I have been away for a bit longer then favorable. Summer can do that to a person. IF you can call the weather in NYC summer, I think we had a few days of it….somewhere….lost amongst the rain, lightening storms, fog, and chilly winds most likely. Not letting this get in the way, however, I am still very much in a sunny mood. Promise. So lets get down and dirty and shall I say ‘foolish‘ with this lovely summer treat.
This recipe is from Laura at thefirstmess. I love every single one of her recipes and her photography is all sorts of crazy awesome. I might even go as far as to say I have a bit of food-blog-crush going on. Yes food-obbsessed people should know what I am talking about…when good recipes and pictures combine I hear angels sing….
…..But Back to the Fool. This is basicly a very tart rhubarb compote. Can you believe this was my first time ever trying rhubarb? It will not be the last. I layered mine with yogurt and paired it with banana coconut bread in the morning.
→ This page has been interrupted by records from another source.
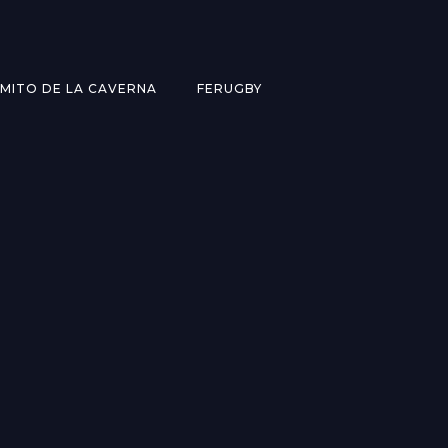
MITO DE LA CAVERNA
FERUGBY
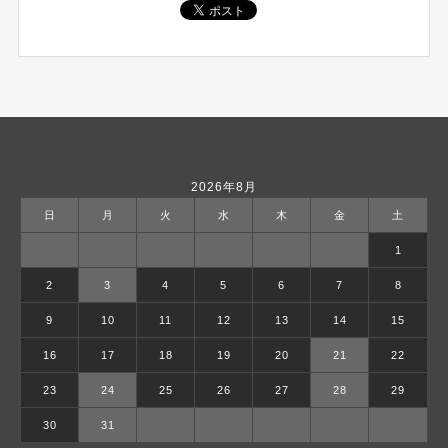
2026年8月
日
月
火
水
木
金
土
1
2
3
4
5
6
7
8
9
10
11
12
13
14
15
16
17
18
19
20
21
22
23
24
25
26
27
28
29
30
31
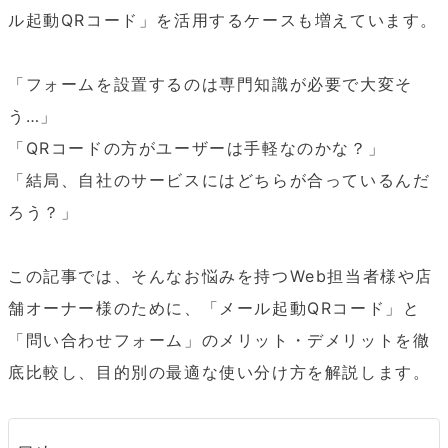
ル起動QRコード」を活用するケースも増えています。

「フォームを設置するのは専門知識が必要で大変そ
う…」

「QRコードの方がユーザーは手軽なのかな？」

「結局、自社のサービスにはどちらが合っているんだ
ろう？」

この記事では、そんなお悩みを持つWeb担当者様や店
舗オーナー様のために、「メール起動QRコード」と
「問い合わせフォーム」のメリット・デメリットを徹
底比較し、目的別の最適な使い分け方を解説します。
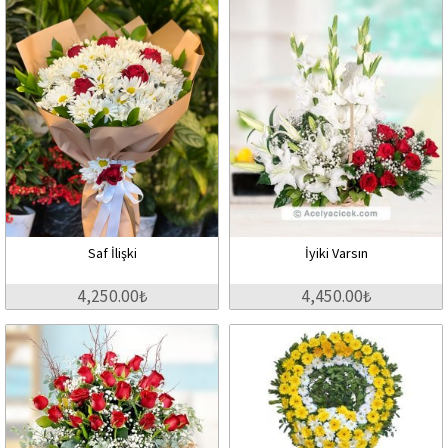
Saf İlişki
İyiki Varsın
4,250.00₺
4,450.00₺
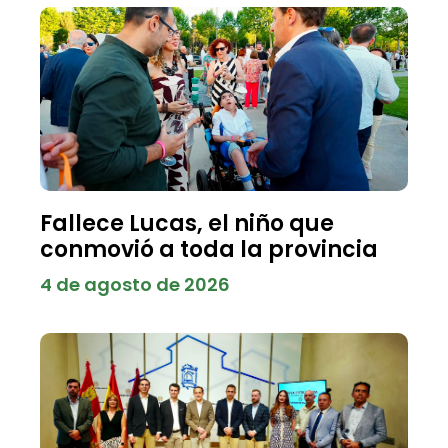
Fallece Lucas, el niño que
conmovió a toda la provincia
4 de agosto de 2026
It would be great on ice cream and probably a million other tasty combinations.
Click here for the original link.
Combine the chopped rhubarb (only the pink pieces), orange juice, cardamon, and ginger in a sauce pan and cook over medium heat for around fifteen minutes until the rhubarb has broken down and the fool will resembles a compote. Use more/less honey or other liquid sweetener depending on your own level for sweetness. The link above goes into detail on why this dish is called a fool.
Go let yourself loose in these summer days. Be Foolish.